━━ Data section ━━

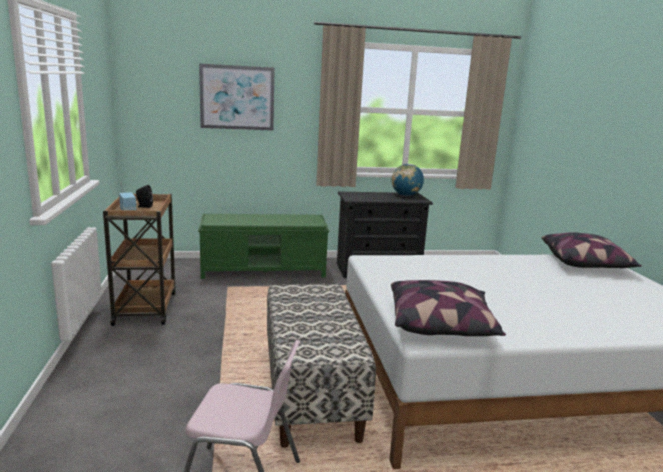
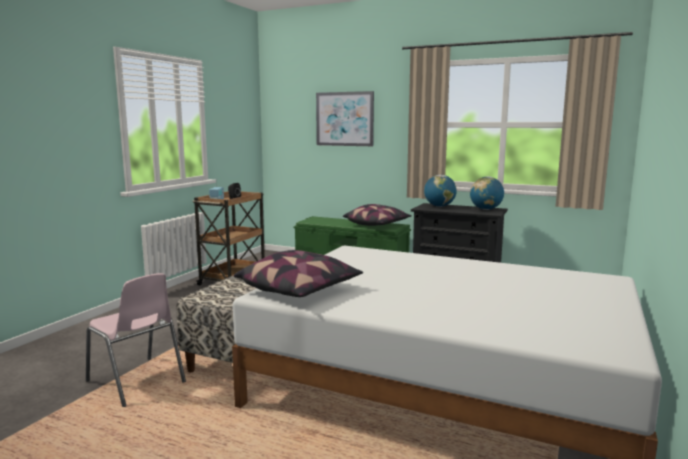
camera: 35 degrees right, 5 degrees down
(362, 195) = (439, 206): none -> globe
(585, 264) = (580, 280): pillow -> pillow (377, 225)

━━━

-- Exercise directions --
Reproduce exactly what appears from the line containing "(362, 195) = (439, 206): none -> globe" down to the final line of the data.

-- Output for this exercise --
(362, 195) = (439, 206): none -> globe
(585, 264) = (580, 280): pillow -> pillow (377, 225)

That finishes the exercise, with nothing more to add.